Con estos cambios, los árboles ya empiezan a colorearse y abandonan el eterno verde que tanta tranquilidad nos da y en el jardín mi catalpa amenaza con descargar todas sus hojas, actividad que realiza en unos pocos días y que al ser del tamaño de folios hace que en un rato, tenga un contenedor de hojas para reciclar. Si en algún momento de esta semana deja de llover, tengo que escarificar el césped, que se me está llenando de malas hierbas y aunque también son verdes, no luce tan glorioso como cuando está en su estado más óptimo.
Con la obscuridad y las luces en las casas llega el exhibicionismo, ya que muchísima gente no tiene cortinas y cuando vas a la oficina es raro que no le ves las tetas a una julay (como sucedió el lunes con una que estaba en su baño con la ventana abierta aireando sus sacas de la leche) o el cipote a un chamo que está en la cocina en pelota picada tomando un café mientras mira por la ventana. Nunca sabremos si son conscientes que se les ve perfectamente desde la calle. Cuando vivía en Hilversum mi calle era más entretenida que la tele.

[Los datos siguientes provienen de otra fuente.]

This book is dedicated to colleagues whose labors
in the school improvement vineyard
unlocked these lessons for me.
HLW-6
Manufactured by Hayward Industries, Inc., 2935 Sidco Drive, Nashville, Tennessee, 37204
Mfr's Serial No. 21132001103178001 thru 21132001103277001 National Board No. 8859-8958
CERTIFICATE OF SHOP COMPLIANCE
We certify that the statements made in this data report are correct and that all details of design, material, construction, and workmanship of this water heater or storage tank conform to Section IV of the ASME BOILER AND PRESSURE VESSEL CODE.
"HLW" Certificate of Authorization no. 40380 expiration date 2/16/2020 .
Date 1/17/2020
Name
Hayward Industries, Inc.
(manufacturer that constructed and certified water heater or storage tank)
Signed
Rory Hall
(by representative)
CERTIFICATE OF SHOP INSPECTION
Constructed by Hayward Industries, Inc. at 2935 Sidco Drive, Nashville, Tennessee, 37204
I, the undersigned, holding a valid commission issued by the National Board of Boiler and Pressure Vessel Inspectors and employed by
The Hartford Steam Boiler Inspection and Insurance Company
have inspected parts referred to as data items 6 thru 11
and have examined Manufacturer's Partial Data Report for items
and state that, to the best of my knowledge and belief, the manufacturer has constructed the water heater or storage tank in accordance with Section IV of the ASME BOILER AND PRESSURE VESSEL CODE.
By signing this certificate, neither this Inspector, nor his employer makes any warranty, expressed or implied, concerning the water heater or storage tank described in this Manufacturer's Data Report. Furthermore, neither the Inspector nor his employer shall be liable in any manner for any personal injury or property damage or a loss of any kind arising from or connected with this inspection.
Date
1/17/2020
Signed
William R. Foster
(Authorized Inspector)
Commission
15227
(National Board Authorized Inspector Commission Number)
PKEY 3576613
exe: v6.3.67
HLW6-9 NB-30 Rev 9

Por la noche y gracias a que mi apartamento estaba en la segunda planta, tenía un montón de ventanas con sus movidas frente a mí, como la pareja aquella que el viernes ponía un edredón en el suelo de su salón frente a la tele y echaban un kiki que desde mi casa se veía perfectamente. Una ex-comentarista que vivió en su día en Amsterdam decía que de camino a su casa pasaba frente a una en la que el morador se la cascaba a conciencia sin importarle que lo veían desde la calle, de hecho, parecía que le excitaba más eso.
Con la llegada del otoño, vuelvo a dedicar algunas horas cada semana a procesar las fotos que hago y gracias al brutal trabajo que hice el año pasado, este año no tengo demasiadas y conseguiré, por primera vez en la historia del universo conocido, ponerme al día.